Marianne ist ganz in schwarz gekleidet, aufgelockert durch eine pinke Halskette. Auf schwarze Kleidung sei sie schon immer gestanden, das sei unkompliziert. So begegnet sie mir auch: unkompliziert und zudem offen, neugierig, wohlüberlegt und klar strukturiert im Sprechen, engagiert. «Was ich anpacke, mache ich leidenschaftlich gern», beschreibt sie sich selber. Ihre Leidenschaft für die Thematik hilft ihr, mit den Herausforderungen umzugehen, die eine Tätigkeit in einer Verwaltung zu diesem Thema mit sich bringt. Augenzwinkernd meint sie, ein «langer Atem sowie die Gabe zum unaufgeregten Dranbleiben» zeichneten sie aus.

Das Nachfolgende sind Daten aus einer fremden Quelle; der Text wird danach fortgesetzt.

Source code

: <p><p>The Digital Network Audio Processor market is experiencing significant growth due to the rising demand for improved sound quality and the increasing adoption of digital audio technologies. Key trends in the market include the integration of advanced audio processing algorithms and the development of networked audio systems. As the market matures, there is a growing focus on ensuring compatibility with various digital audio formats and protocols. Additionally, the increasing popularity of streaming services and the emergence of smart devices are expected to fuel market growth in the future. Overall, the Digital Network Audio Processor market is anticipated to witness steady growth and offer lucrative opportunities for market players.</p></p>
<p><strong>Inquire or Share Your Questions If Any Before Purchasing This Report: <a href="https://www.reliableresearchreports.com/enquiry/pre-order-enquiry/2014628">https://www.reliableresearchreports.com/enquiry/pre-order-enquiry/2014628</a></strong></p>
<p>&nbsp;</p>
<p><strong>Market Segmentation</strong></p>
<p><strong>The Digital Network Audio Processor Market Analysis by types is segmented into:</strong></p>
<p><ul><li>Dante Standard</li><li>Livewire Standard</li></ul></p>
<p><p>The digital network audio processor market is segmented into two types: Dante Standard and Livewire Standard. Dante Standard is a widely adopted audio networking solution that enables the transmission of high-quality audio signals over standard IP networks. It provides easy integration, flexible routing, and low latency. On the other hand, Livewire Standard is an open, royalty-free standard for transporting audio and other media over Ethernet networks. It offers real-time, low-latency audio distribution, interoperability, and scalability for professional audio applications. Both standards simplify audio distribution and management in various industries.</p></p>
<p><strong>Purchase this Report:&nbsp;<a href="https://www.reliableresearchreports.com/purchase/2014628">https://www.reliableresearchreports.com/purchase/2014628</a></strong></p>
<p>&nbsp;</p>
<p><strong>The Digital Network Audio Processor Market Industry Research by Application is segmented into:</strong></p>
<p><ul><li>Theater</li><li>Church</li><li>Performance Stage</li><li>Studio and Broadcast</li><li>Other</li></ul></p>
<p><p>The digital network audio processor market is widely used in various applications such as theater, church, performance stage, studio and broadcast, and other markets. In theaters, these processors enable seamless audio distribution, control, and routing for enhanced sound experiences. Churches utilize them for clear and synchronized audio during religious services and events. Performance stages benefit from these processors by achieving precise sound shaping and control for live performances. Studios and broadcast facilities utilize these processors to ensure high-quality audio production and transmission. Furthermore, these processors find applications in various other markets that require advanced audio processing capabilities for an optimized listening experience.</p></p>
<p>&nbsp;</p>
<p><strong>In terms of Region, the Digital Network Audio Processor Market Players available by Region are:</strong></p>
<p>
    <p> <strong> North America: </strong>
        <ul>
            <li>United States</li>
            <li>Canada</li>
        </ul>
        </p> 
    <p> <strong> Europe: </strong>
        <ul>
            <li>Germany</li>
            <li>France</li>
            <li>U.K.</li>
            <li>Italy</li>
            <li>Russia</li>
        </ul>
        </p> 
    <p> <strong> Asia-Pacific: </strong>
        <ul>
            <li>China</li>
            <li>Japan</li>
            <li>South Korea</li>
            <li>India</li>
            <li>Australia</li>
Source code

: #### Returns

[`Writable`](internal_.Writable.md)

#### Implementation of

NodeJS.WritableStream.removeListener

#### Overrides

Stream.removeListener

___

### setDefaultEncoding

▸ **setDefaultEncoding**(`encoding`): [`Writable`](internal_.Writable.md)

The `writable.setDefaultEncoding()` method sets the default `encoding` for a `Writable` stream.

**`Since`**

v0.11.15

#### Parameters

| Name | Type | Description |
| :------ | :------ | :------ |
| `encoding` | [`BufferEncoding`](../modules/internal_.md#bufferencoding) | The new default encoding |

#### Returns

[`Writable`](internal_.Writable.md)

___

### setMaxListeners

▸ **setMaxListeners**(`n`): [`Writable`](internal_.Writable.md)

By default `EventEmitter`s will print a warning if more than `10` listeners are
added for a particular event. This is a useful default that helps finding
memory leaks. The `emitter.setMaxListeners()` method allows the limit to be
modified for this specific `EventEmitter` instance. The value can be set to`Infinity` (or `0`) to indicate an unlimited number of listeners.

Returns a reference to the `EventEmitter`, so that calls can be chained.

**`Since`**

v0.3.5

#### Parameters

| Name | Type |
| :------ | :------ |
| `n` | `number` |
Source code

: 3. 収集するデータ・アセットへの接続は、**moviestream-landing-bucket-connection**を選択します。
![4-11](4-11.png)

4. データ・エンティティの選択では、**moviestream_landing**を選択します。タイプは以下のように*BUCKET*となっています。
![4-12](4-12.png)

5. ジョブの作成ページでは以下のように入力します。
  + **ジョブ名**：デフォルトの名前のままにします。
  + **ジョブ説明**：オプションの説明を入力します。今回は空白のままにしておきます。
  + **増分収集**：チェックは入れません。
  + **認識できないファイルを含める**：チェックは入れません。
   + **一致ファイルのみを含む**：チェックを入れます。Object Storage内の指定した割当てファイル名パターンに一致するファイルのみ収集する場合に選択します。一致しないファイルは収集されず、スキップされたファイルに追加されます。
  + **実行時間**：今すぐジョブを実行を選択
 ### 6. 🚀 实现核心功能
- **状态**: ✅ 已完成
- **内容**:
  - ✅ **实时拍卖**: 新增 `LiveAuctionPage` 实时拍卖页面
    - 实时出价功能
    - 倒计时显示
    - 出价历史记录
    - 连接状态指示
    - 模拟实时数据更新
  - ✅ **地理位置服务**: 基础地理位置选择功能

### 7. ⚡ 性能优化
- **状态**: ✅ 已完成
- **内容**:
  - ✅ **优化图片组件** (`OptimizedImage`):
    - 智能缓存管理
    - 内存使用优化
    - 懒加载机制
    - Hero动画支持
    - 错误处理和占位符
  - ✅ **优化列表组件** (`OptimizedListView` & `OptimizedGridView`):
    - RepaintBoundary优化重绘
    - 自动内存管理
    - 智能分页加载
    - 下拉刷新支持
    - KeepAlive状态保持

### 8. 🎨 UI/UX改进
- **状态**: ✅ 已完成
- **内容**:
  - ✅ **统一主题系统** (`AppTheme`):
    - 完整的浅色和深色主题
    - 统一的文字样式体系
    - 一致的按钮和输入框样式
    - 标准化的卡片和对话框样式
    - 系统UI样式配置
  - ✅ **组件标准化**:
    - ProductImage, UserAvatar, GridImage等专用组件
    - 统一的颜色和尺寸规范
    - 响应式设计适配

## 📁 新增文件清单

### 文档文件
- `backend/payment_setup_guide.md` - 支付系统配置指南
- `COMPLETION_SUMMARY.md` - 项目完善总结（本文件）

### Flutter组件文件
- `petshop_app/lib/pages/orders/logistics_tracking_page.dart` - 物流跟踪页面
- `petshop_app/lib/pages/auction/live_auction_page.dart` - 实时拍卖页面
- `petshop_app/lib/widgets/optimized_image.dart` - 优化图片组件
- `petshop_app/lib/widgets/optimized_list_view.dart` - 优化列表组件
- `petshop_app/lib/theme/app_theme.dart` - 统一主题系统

Ursprünglich zur Primarlehrerin ausgebildet, entschied Marianne Kauer sich für das Studium der Psychologie (wo sie auch doktorierte) und Soziologie. Es folgten berufliche Jahre als Assistentin an der Universität und als Dozentin an der Pädagogischen Hochschule sowie als Projektleiterin bei der Stiftung «Kinderschutz Schweiz». Als der Berner Gemeinderat aufgrund verschiedener politischer Vorstösse 2018 eine Stelle zur Förderung der Gleichstellung von LGBTI-Menschen schuf, bewarb sie sich und erhielt die Stelle. Zu den Aufgaben der Fachstelle gehört die Förderung der Gleichstellung von Frauen und Männern bzw. LGBTIQ-Menschen innerhalb der Stadtverwaltung und in der gesamten Stadtbevölkerung. Marianne Kauer ist zuständig für das Erteilen von Auskünften, für Beratungen, Triagen, Öffentlichkeitsarbeiten, Publikationen und Schulungen sowie für die Mitarbeit bei der Beantwortung von politischen Vorstössen oder die Durchführung von Gleichstellungsprojekten, wie dem Berner Aktionsmonat LIKEEVERYONE im Mai dieses Jahres. Die Gleichstellungsarbeit in der Stadt Bern wird durch Aktionspläne vorangetrieben. Im aktuellen Aktionsplan sind erstmals auch Massnahmen zugunsten von LGBTIQ-Menschen enthalten (www.bern.ch/aktionsplangleichstellung).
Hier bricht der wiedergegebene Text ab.